Chevrolet’s iconic sports car, the Corvette, was named by former journalist and photographer Myron Scott, in Ohio, USA. Scott suggested using a non-animal moniker beginning with the letter "C" and the sports car name has continued for 60 years.

Scott is also known for creating the Soapbox derby itself after seeing youngsters making their own cars in his home city. He later set up the annual Dayton Soapbox Derby, believed to have been the world's first.

CHILD RACERS


Like the event at Kop Hill, Chevrolet has kept close ties as the US automaker celebrates the 60th anniversary of the Corvette. Chevrolet UK managing director Mark Terry said: “Grassroots motorsport is very much part of Chevrolet's DNA. As indeed is the pioneering spirit of great engineers.
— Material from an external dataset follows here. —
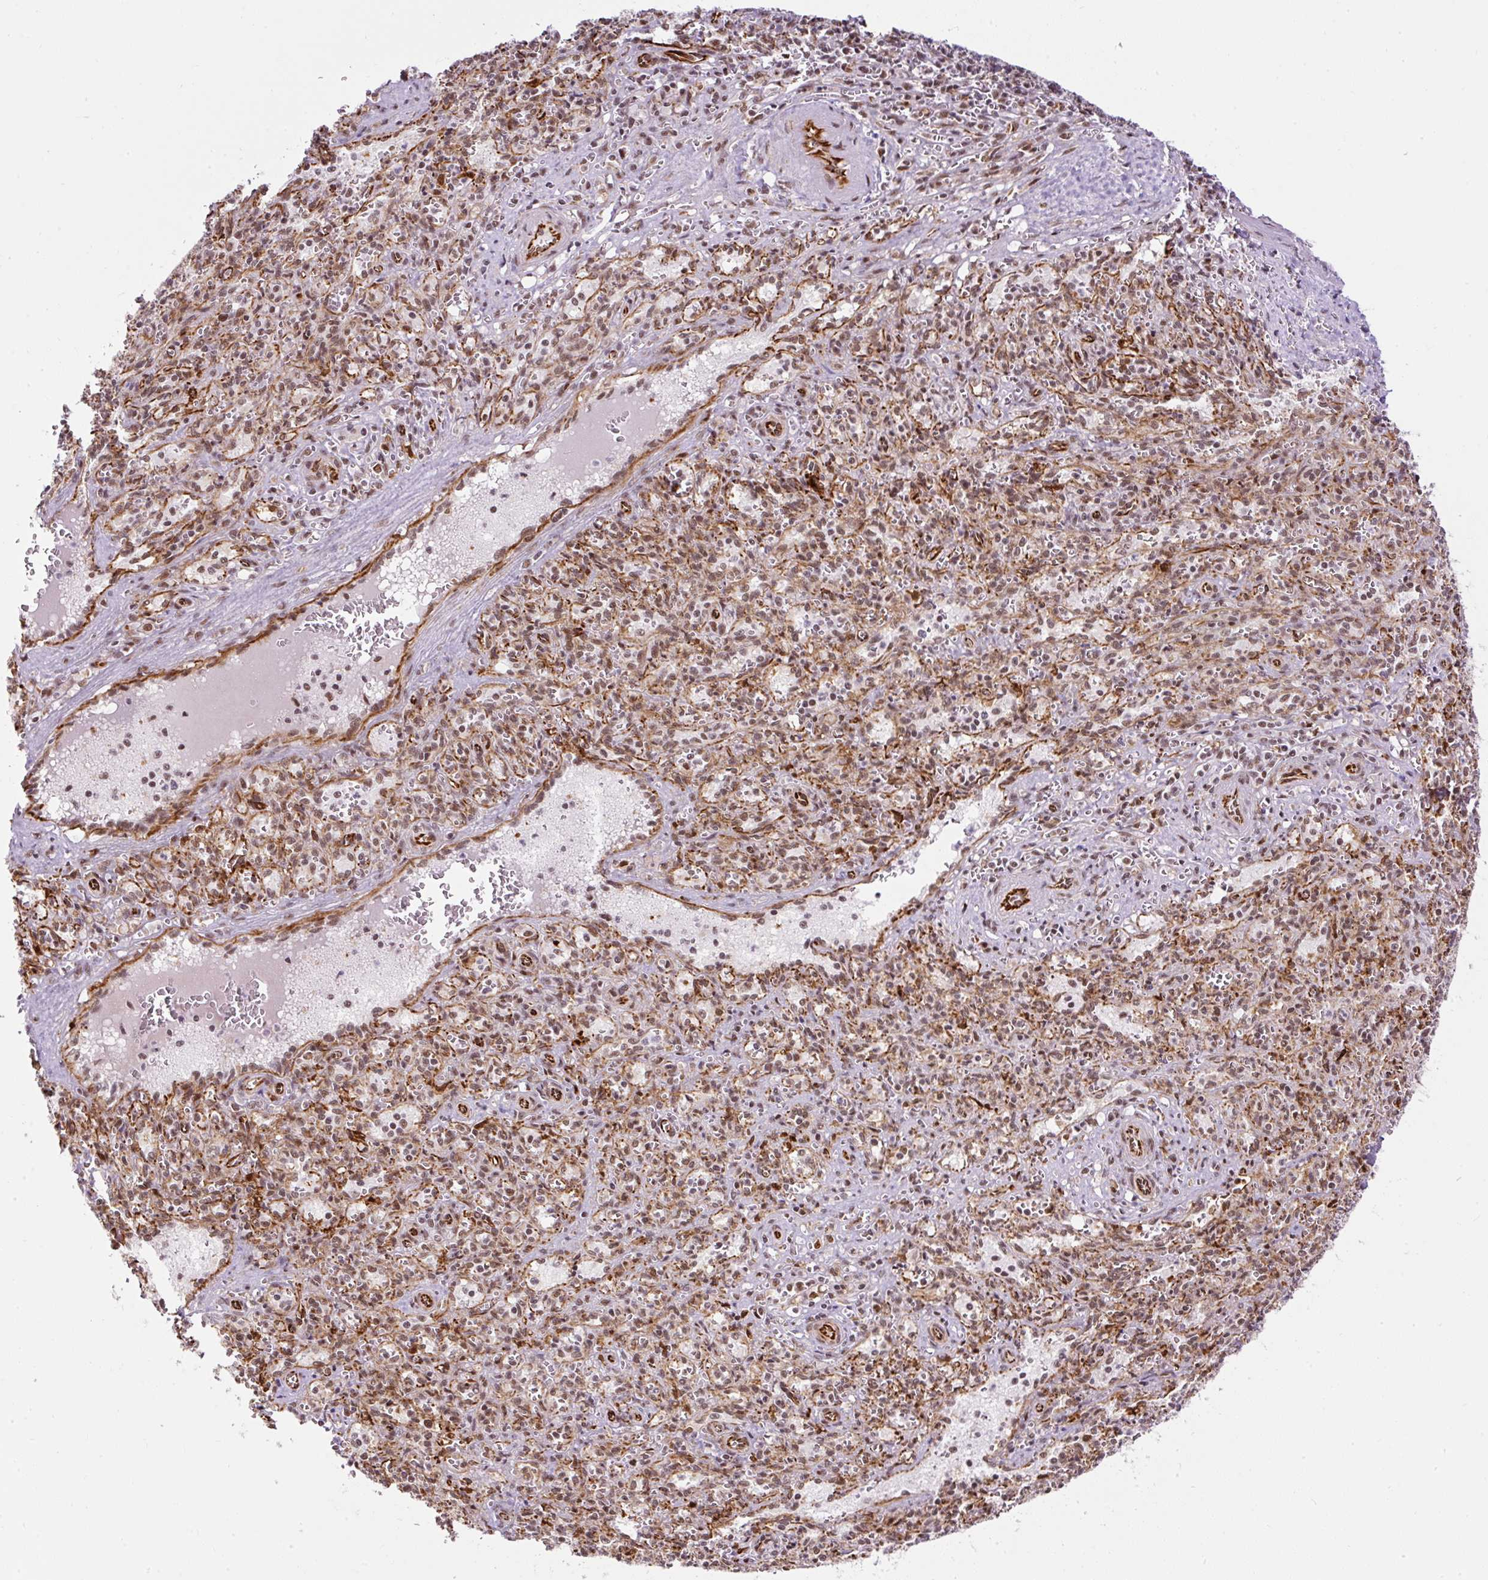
{"staining": {"intensity": "weak", "quantity": "<25%", "location": "nuclear"}, "tissue": "spleen", "cell_type": "Cells in red pulp", "image_type": "normal", "snomed": [{"axis": "morphology", "description": "Normal tissue, NOS"}, {"axis": "topography", "description": "Spleen"}], "caption": "A histopathology image of spleen stained for a protein exhibits no brown staining in cells in red pulp. (Stains: DAB (3,3'-diaminobenzidine) immunohistochemistry with hematoxylin counter stain, Microscopy: brightfield microscopy at high magnification).", "gene": "FMC1", "patient": {"sex": "female", "age": 26}}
"The teams designing the soapboxes for Kop Hill may well go on to be the innovators of tomorrow and Chevrolet is a brand that stands firmly behind supporting talented youth.”

The challenge is open to competitors aged 10-17 who will be invited to participate in the design, construction, maintenance and racing of a soapbox cart. Entrants will compete as part of teams with a maximum of six members. The Soapboxes will be evaluated on their engineering, aesthetics and overall performance.